Additional funding from Congress is intended to go to quarantine and containment efforts, as well as the development of vaccines and treatments for the virus. Moderna has been granted funding from the Coalition for Epidemic Preparedness Innovations (CEPI) to expedite vaccine development. It has also partnered with the National Institutes of Health (NIH) and universities to use its cutting-edge vaccine development platform in the hopes of creating a preventive method for the disease as quickly as possible.

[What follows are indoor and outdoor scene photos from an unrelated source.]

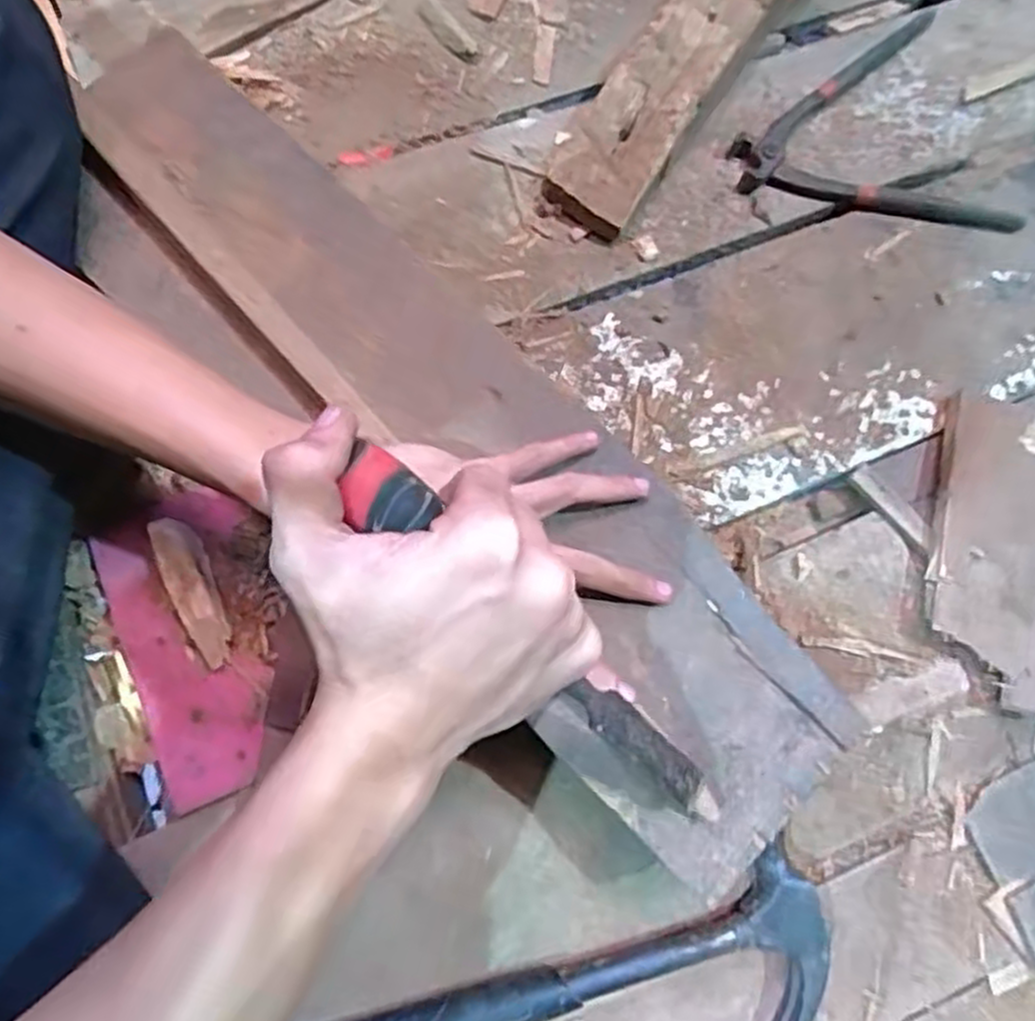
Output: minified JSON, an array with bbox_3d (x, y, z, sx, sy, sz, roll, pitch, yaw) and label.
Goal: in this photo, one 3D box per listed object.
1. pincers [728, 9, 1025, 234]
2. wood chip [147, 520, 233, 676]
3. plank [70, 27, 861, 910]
[{"bbox_3d":[0.272,-0.311,0.574,0.213,0.021,0.189,7,76,0],"label":"pincers"},{"bbox_3d":[-0.195,0.048,0.464,0.025,0.029,0.091,-25,78,-7],"label":"wood chip"},{"bbox_3d":[-0.051,-0.055,0.411,0.119,0.033,0.562,-40,83,-10],"label":"plank"}]

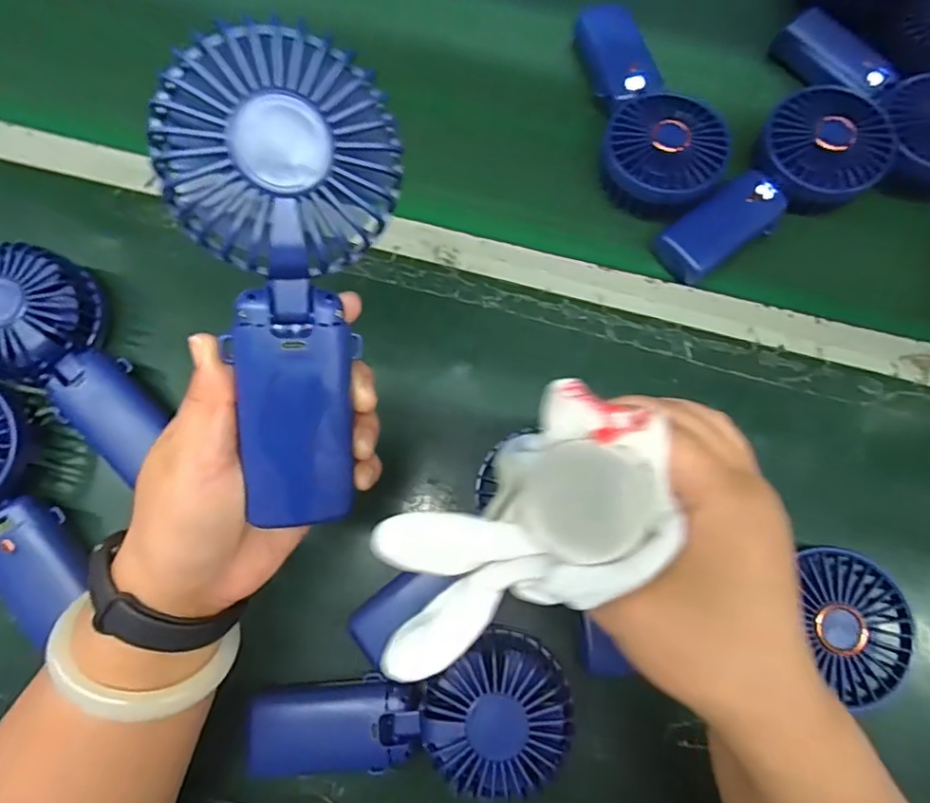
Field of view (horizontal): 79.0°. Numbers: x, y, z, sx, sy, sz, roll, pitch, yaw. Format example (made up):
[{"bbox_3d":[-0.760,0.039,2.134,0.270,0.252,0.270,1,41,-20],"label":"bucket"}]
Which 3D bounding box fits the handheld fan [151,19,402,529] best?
[{"bbox_3d":[-0.065,-0.038,0.210,0.069,0.033,0.170,4,107,0],"label":"handheld fan"}]

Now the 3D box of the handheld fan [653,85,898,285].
[{"bbox_3d":[0.229,-0.151,0.412,0.086,0.046,0.180,44,79,9],"label":"handheld fan"}]

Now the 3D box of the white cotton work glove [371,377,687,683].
[{"bbox_3d":[0.019,0.051,0.201,0.119,0.034,0.067,-38,80,-10],"label":"white cotton work glove"}]

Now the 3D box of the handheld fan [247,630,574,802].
[{"bbox_3d":[-0.030,0.179,0.326,0.176,0.050,0.078,-3,76,-2],"label":"handheld fan"}]

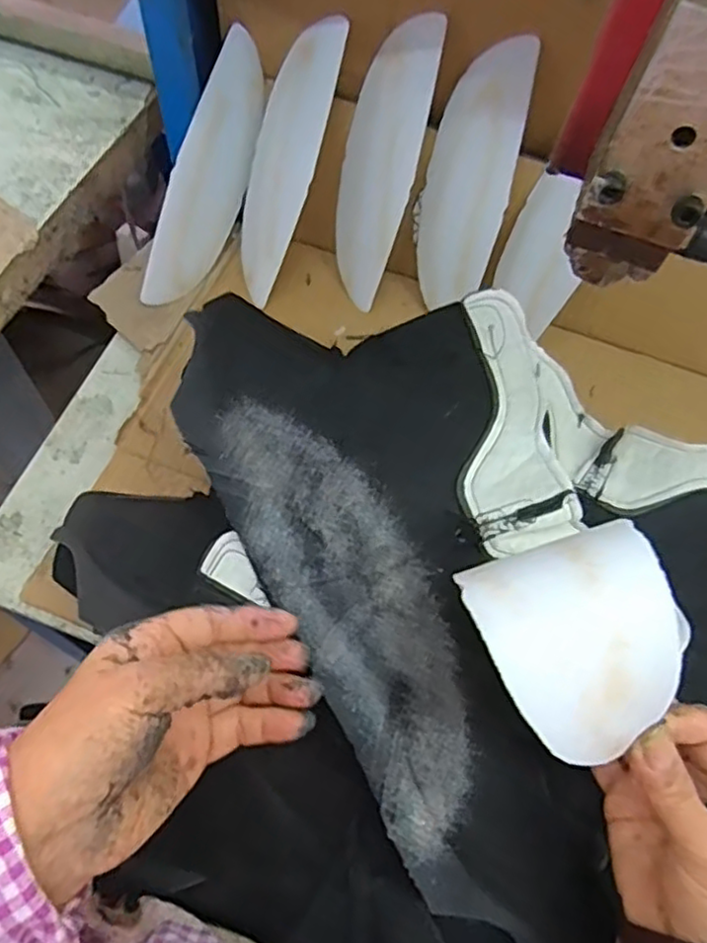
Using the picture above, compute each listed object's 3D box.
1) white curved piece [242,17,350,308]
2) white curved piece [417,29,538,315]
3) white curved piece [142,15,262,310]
[{"bbox_3d":[-0.059,-0.252,0.549,0.065,0.215,0.028,28,29,10],"label":"white curved piece"},{"bbox_3d":[0.089,-0.224,0.523,0.072,0.196,0.006,33,44,24],"label":"white curved piece"},{"bbox_3d":[-0.119,-0.240,0.556,0.009,0.068,0.214,38,110,35],"label":"white curved piece"}]

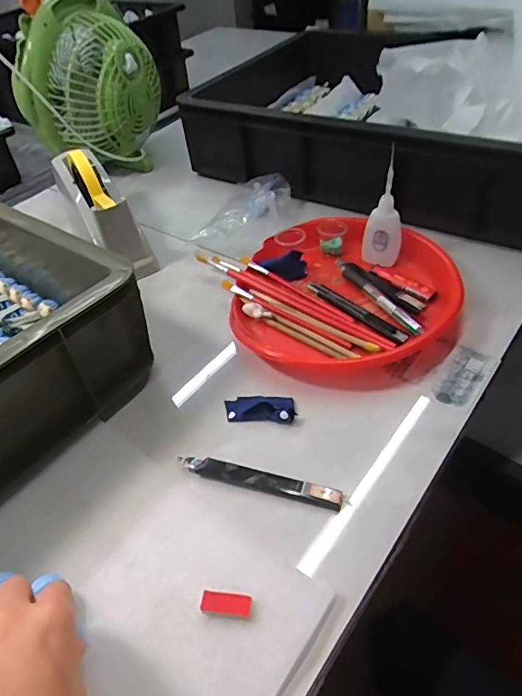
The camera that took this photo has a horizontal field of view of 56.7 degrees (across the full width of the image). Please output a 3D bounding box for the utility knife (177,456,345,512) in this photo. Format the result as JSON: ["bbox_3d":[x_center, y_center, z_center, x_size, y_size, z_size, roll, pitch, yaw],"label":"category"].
[{"bbox_3d":[-0.002,0.109,0.396,0.137,0.010,0.019,11,48,15],"label":"utility knife"}]

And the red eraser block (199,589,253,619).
[{"bbox_3d":[-0.024,0.173,0.328,0.035,0.004,0.015,3,47,8],"label":"red eraser block"}]

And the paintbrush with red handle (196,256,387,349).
[{"bbox_3d":[0.025,-0.058,0.543,0.267,0.006,0.012,29,55,29],"label":"paintbrush with red handle"}]

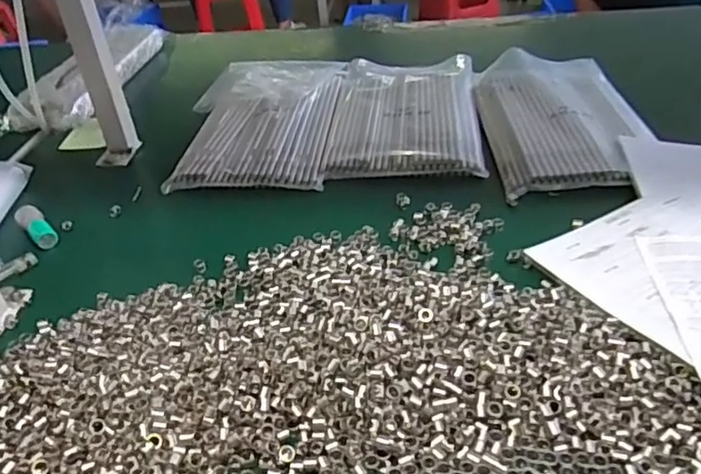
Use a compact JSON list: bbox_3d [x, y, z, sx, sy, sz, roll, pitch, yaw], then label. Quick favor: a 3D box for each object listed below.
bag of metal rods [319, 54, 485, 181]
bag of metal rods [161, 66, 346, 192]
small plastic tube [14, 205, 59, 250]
[{"bbox_3d":[0.072,-0.164,0.793,0.180,0.021,0.303,-1,36,7],"label":"bag of metal rods"},{"bbox_3d":[-0.119,-0.162,0.809,0.207,0.035,0.332,0,37,7],"label":"bag of metal rods"},{"bbox_3d":[-0.330,-0.012,0.637,0.026,0.018,0.065,-29,42,-28],"label":"small plastic tube"}]

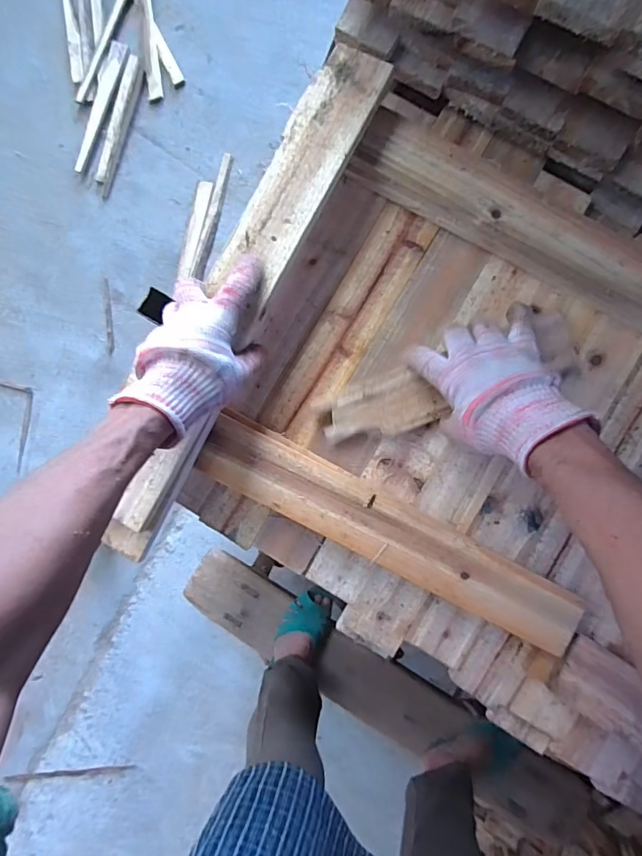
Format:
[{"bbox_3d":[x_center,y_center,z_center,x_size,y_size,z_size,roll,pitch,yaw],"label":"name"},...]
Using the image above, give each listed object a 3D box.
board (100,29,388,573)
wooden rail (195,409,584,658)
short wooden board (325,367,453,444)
[{"bbox_3d":[-0.073,-0.118,0.434,0.068,0.023,0.521,25,90,4],"label":"board"},{"bbox_3d":[0.064,0.099,0.460,0.388,0.036,0.061,27,89,4],"label":"wooden rail"},{"bbox_3d":[0.061,-0.022,0.465,0.116,0.011,0.057,-13,87,2],"label":"short wooden board"}]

Among the universities it’s worked with is the University of Texas, Austin, where researchers recently developed the first 3-D model of the virus’s spike protein. In order to map the protein, they had to recreate the virus component, and discovered that this had vaccine potential. The team there had been studying related viruses – those behind the 2003 SARS outbreak and the 2012 MERS outbreak – for years, and that gave them a leg up in researching the new virus.
University of Texas has not confirmed that their vaccine candidate is the one shipped by Moderna, but Moderna described their vaccine as being based on the same structure the researchers there have been working on. Coronaviruses, as a family, are named by the resemblance of their shape to a corona, or crown (not to be confused, as many social media users have done, with the beer). Bacteria are cells, made up of organelles, the same basic structures that make up humans, animals and plants, but viruses are built different. Instead, they consist of just either DNA or RNA, enclosed by a protein shell, called a capsid.
Some have an additional outer layer. One virus differs from another in its genetic makeup – the RNA and DNA – and the proteins on its exterior that give it the ability to penetrate the membranes of other cells. Coronaviruses are ringed by spiked shells that give them the resemblance of a crown. These spike proteins appear as slightly fuzzy points protruding from the circumference of each virus particle in the vibrant photos released by the NIH.
Sequencing the new virus’s spike proteins is what allowed other NIH scientists – namely, Michael Letko and Vincent Munster – to identify it as a close relative of SARS. And its similarity to SARS led the World Health Organization to not only name the virus SARS-CoV-2 (and the disease it causes COVID-19), but to create a naming convention that links the two viruses together. ‘[The newly-developed] mRNA-1273 is an mRNA vaccine against the novel coronavirus encoding for a prefusion stabilized form of the Spike (S) protein, which was designed by Moderna in collaboration with NIAID,’ the company said in a statement.
‘The S protein complex is necessary for membrane fusion and host cell infection and has been the target of vaccines against the coronaviruses responsible for Middle Eastern Respiratory Syndrome (MERS) and Severe Acute Respiratory Syndrome (SARS).’ ‘The structure itself isn’t a vaccine,’ UT Austin researcher, Dr Jason McLellan is What could be is the protein that we produced to determine the structure.’ Several US companies are racing to produce the first vaccine, including another Texas startup, Greffex, which claimed to complete its vaccine last week. Moderna appears to be the first, however, to announce that its candidate vaccine is entering phase 1 clinical trials.
Shares of Cambridge, Massachusetts-based Moderna Inc. jumped nearly 16 percent, or $2.92, to $21.51 in premarket trading. The stock started trading in late 2018 and set an all-time high price of $29.79 last April, according to FactSet.